I’m now stationed at my friends house about 40 minutes from Auckland. There are cows in the garden, including 6 new calves which are pretty funny, and two pre-school children who are pretty funny too. Although I’m very much a towny at heart, I must admit the change in pace and air quality is very welcome. Last week I was talking about Oracle and this week I’ve chopping down some trees, cleared some scrub and pretended (very badly) to be a farmer. I’ve nearly mastered saying, “Get off my land!”, or as the Kiwi’s say it, “Gt ff my lnd aye!” I’m trying to introduce vowels to the natives, but with the exception of the word “aye” that is added to the end of every sentence, vowels seem to be lost forever. 🙂

In a few days I will transplant to Auckland and start the NZOUG conference.

Cheers

Tim…

APAC OTN Tour: Beijing, China

My flights to China were rather uneventful. The Birmingham to Dubai leg was delayed by an hour due to fog in Dubai. I had a 4 hour connection in Dubai originally, so the delay was no big deal.

Arriving in Beijing was a little unnerving. I misplaced the Chinese version of the hotel address, but had the English version. Finding someone to translate it proved very difficult and as it turned out they translated it incorrectly. Fortunately I found a cached version of the address on my iPad, so that saved by bacon. The second hitch was that I couldn’t get cash with by debit cards. Just a flat-out refusal from any ATM in China. Arrrggghhh! Fortunately, I was able to get cash advances using my credit card. I’m going to pay through the nose for it, but at least I can survive.

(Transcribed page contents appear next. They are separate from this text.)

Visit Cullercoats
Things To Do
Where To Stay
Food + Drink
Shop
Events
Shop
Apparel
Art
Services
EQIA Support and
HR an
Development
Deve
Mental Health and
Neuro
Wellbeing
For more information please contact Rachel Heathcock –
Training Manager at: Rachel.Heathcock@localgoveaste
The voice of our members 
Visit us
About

Today is the first day of the conference and I had a morning slot. For the English speakers, we had one screen showing our slides in English and one showing the Chinese translation. I was asked to speak more slowly than usual (kinda difficult for me) and as a result I had to reduce the content somewhat. I did a run through last night to make sure my timing was OK with this adjustment.

The conference has a single track, so you get a room full of people from different technical areas. This is always a little unnerving as you worry about the relevance of your material to audience. Here are a couple of photos of the audience I took while I was setting up.

 

Everything seemed to go OK. I hope they understood my accent. 🙂

With a bit of luck I will get to see some of Beijing over the next couple of days. I’m behing the Great Firewall of China, so some sites (Facebook and Twitter) are blocked completely and many other sites (like Gmail and any other Google related services) seem to come and go. For the time being my blog seems active. If I lose access to it I will update things once I get to New Zealand.